### TASK ITEM
Retype the listing below word for word, leaving out the pictures.

Chart-based quiz items

◇ ◇ ◇ ◇

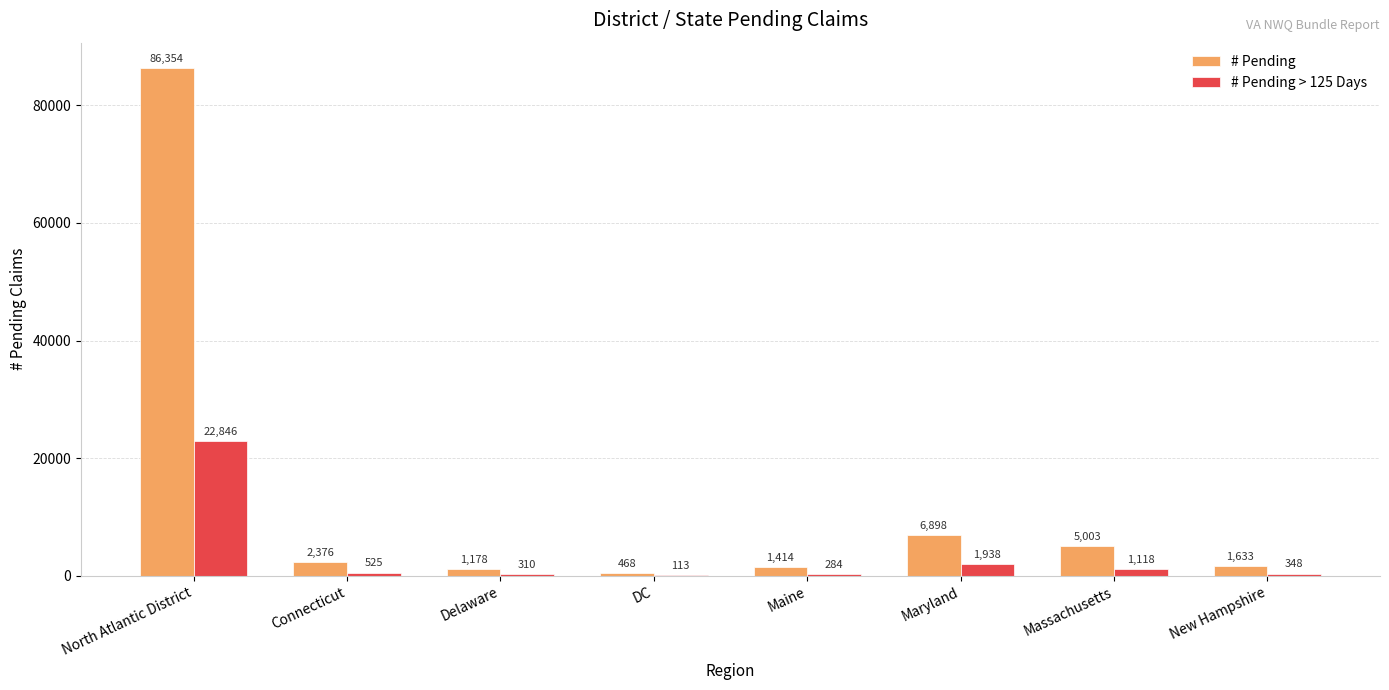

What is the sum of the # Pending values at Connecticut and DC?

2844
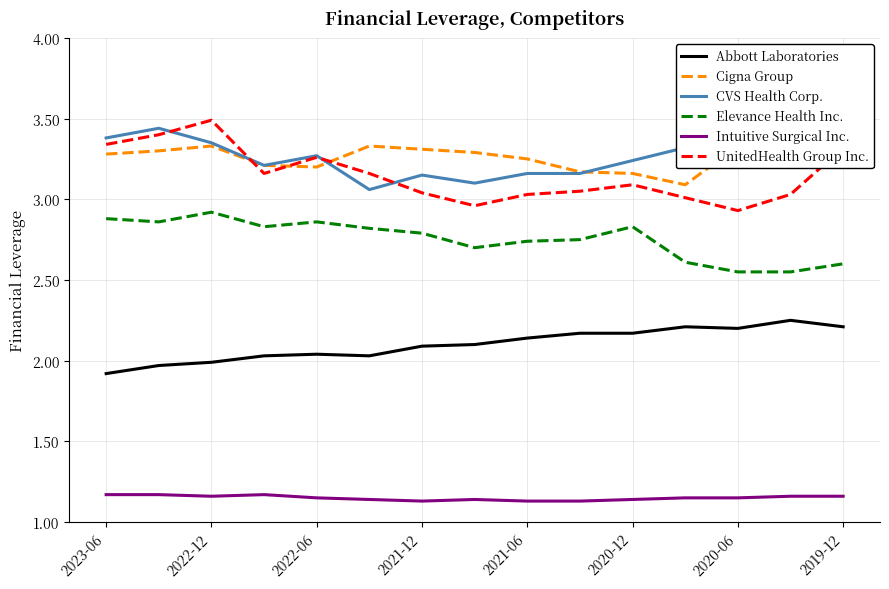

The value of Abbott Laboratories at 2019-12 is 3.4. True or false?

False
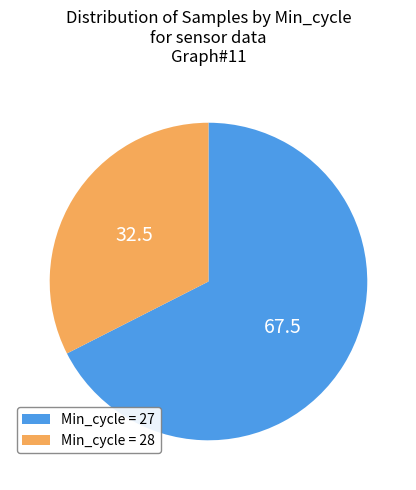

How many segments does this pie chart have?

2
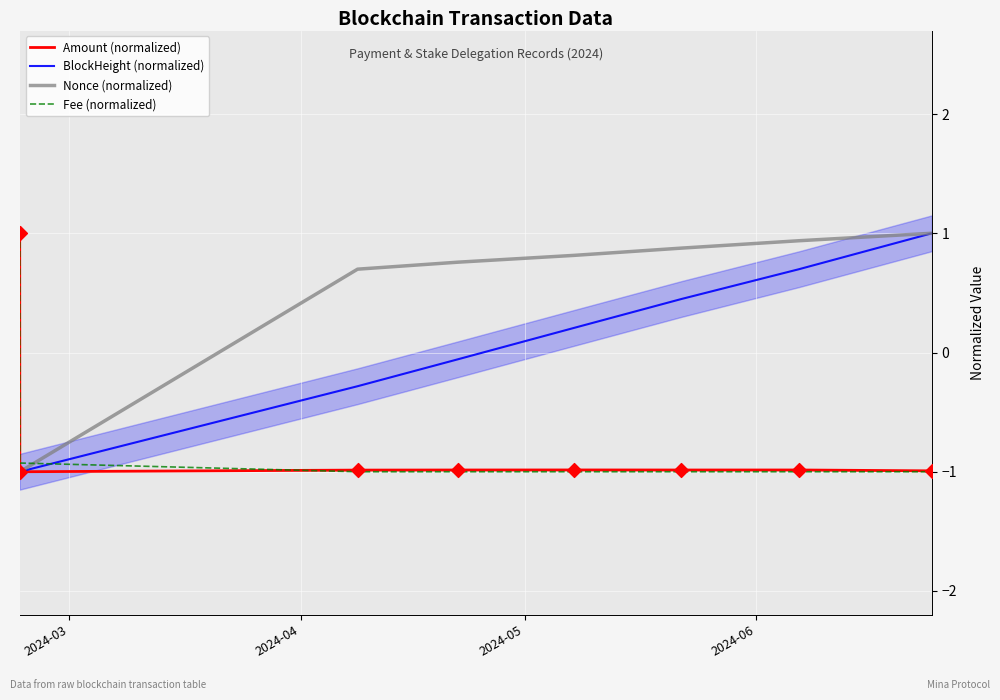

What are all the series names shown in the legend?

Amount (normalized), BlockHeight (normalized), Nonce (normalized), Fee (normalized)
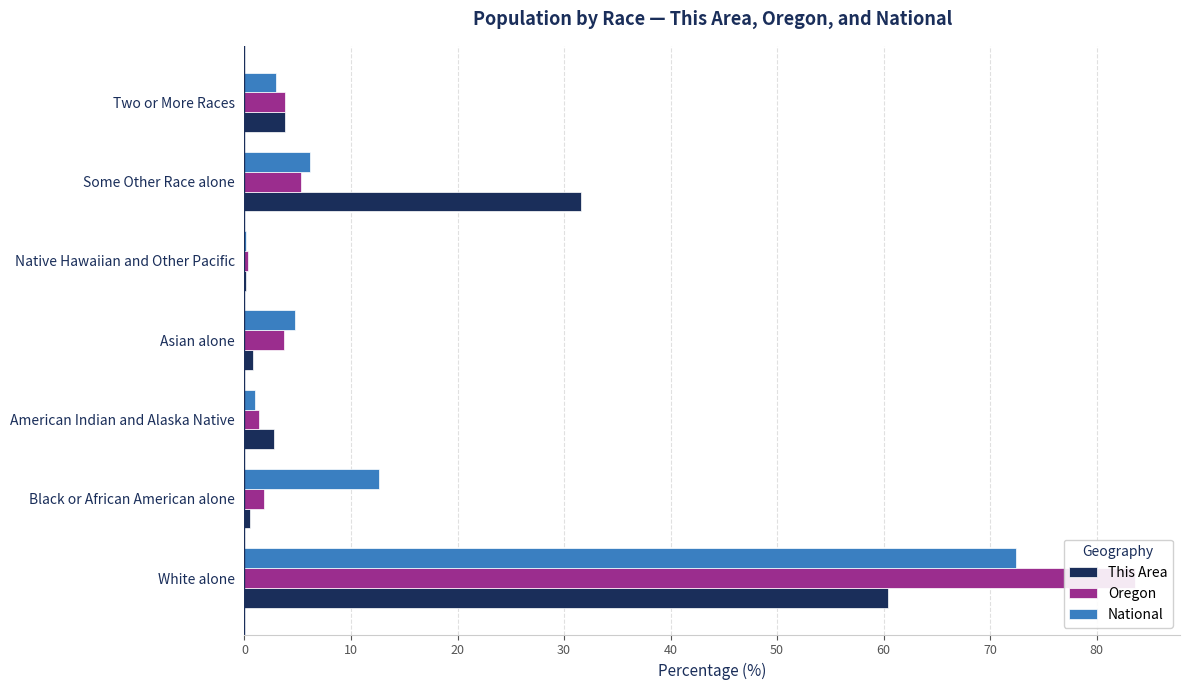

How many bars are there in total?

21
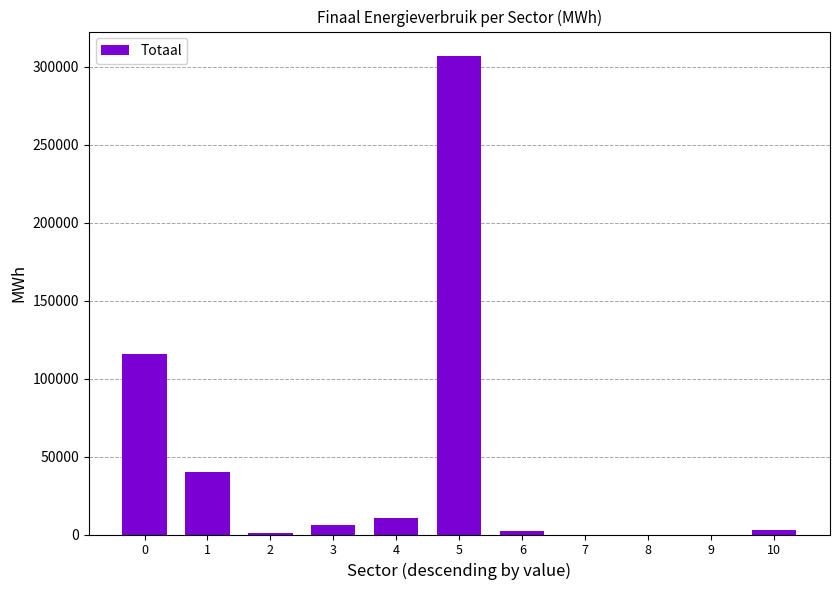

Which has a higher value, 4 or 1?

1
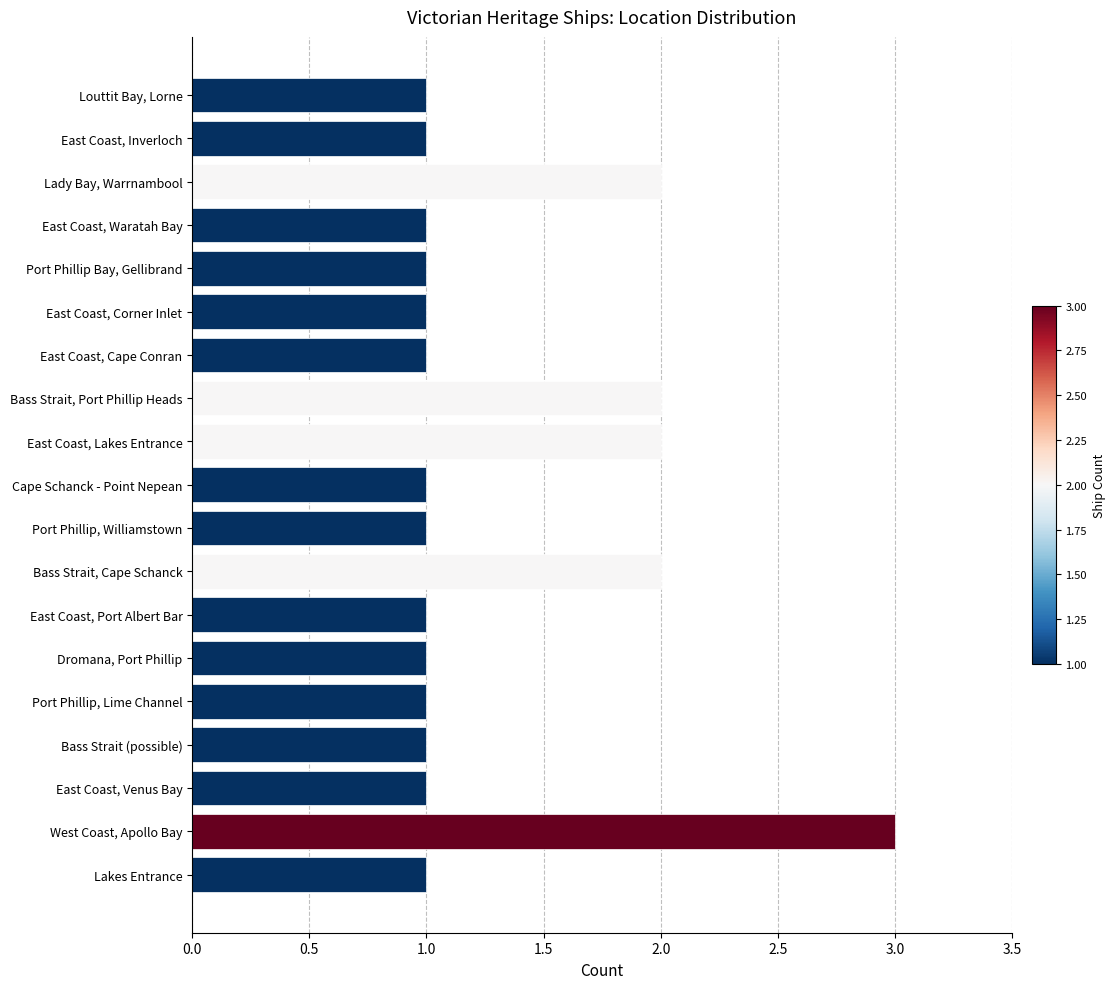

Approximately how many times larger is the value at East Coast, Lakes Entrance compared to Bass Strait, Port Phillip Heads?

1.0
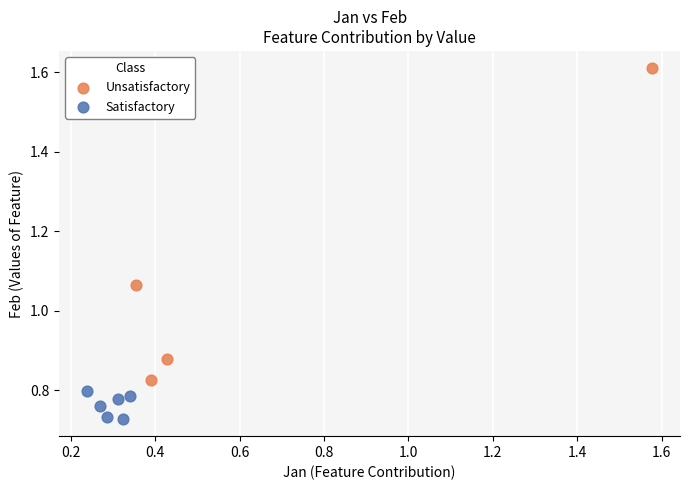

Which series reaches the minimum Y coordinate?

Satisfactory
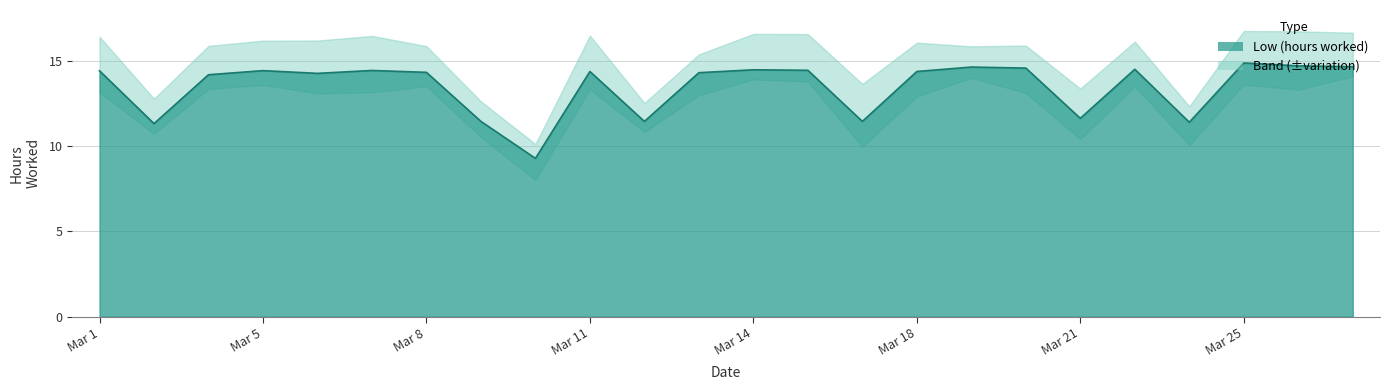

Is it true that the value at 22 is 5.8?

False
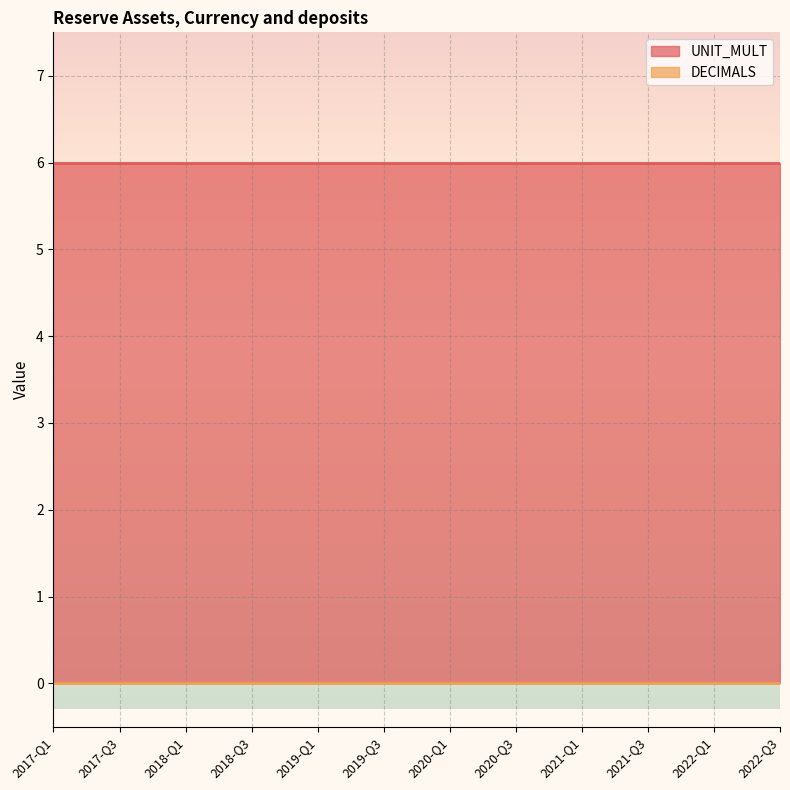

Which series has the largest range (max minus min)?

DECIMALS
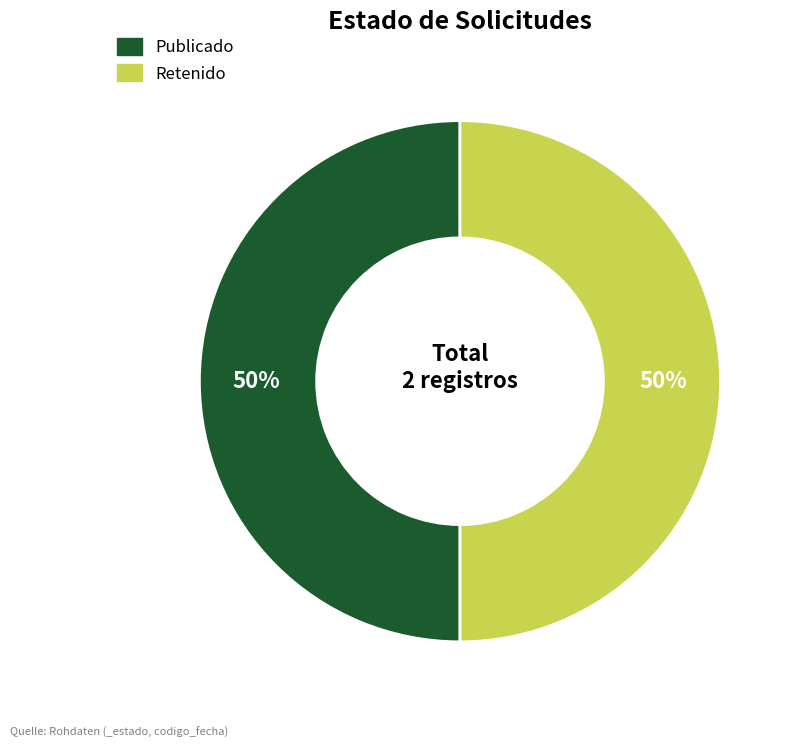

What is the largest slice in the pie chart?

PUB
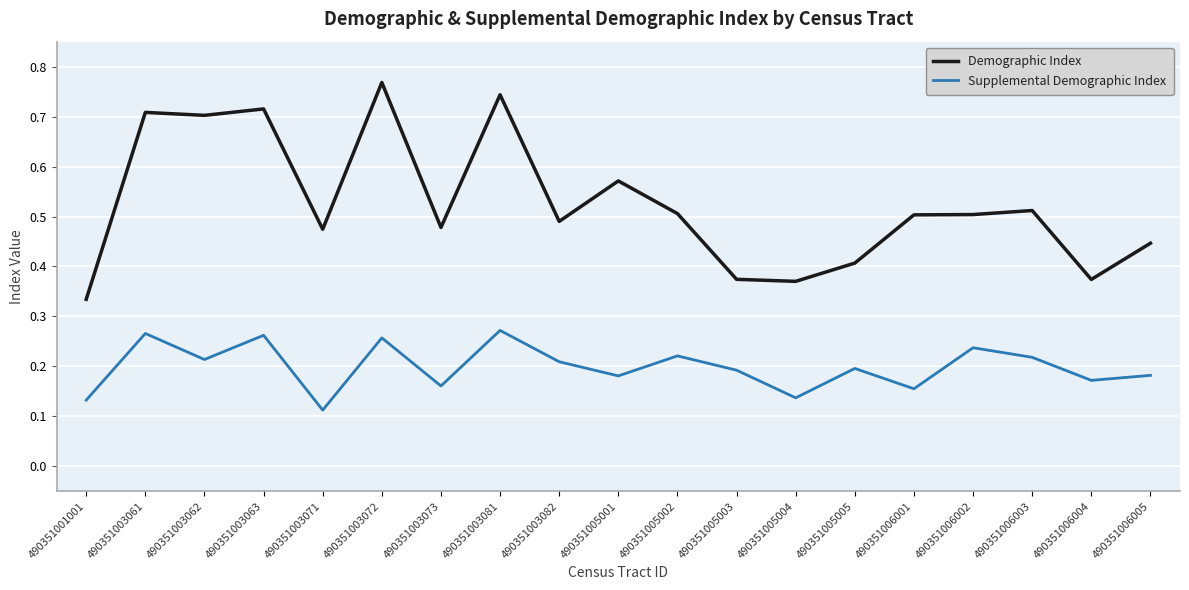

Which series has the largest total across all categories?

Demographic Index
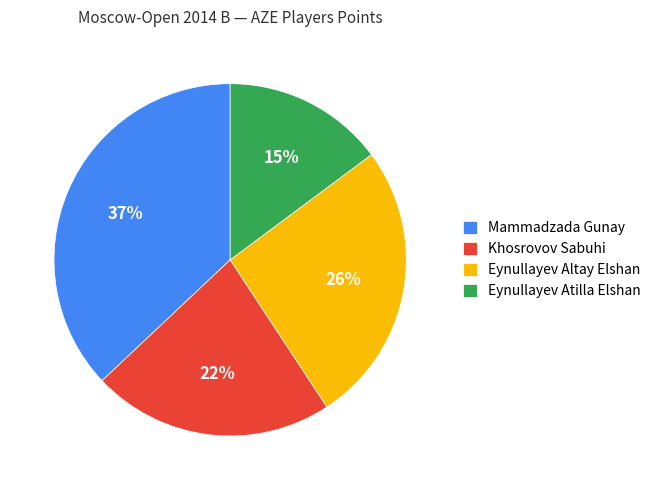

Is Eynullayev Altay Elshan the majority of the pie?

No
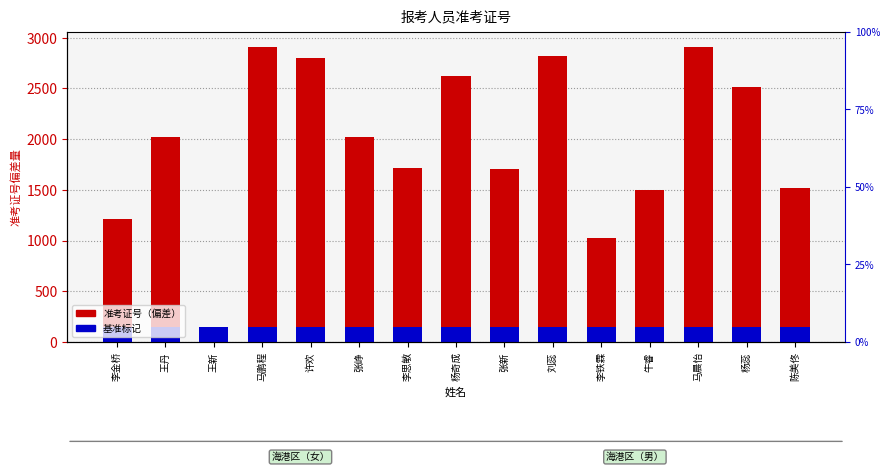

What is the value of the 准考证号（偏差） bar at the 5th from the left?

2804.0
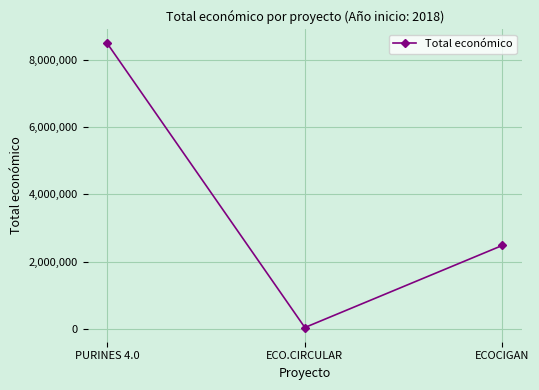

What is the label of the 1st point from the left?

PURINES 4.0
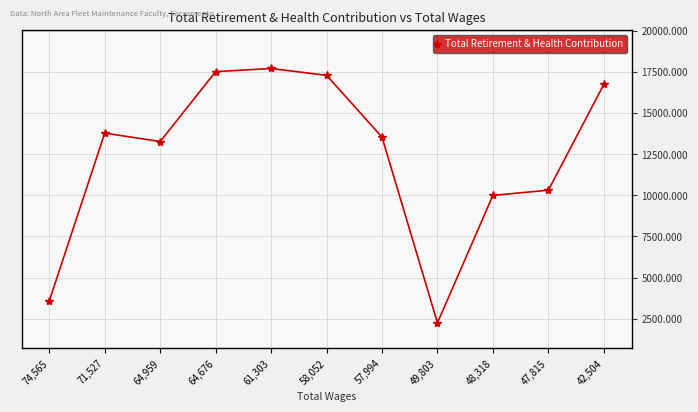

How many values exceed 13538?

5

◇ ◇ ◇ ◇

### OUTPUT
What is the sum of the # Pending values at Connecticut and DC?

2844

The value of Abbott Laboratories at 2019-12 is 3.4. True or false?

False

How many segments does this pie chart have?

2

What are all the series names shown in the legend?

Amount (normalized), BlockHeight (normalized), Nonce (normalized), Fee (normalized)

How many bars are there in total?

21

Which has a higher value, 4 or 1?

1

Approximately how many times larger is the value at East Coast, Lakes Entrance compared to Bass Strait, Port Phillip Heads?

1.0

Which series reaches the minimum Y coordinate?

Satisfactory

Is it true that the value at 22 is 5.8?

False

Which series has the largest range (max minus min)?

DECIMALS

What is the largest slice in the pie chart?

PUB

Which series has the largest total across all categories?

Demographic Index

Is Eynullayev Altay Elshan the majority of the pie?

No

What is the value of the 准考证号（偏差） bar at the 5th from the left?

2804.0

What is the label of the 1st point from the left?

PURINES 4.0

How many values exceed 13538?

5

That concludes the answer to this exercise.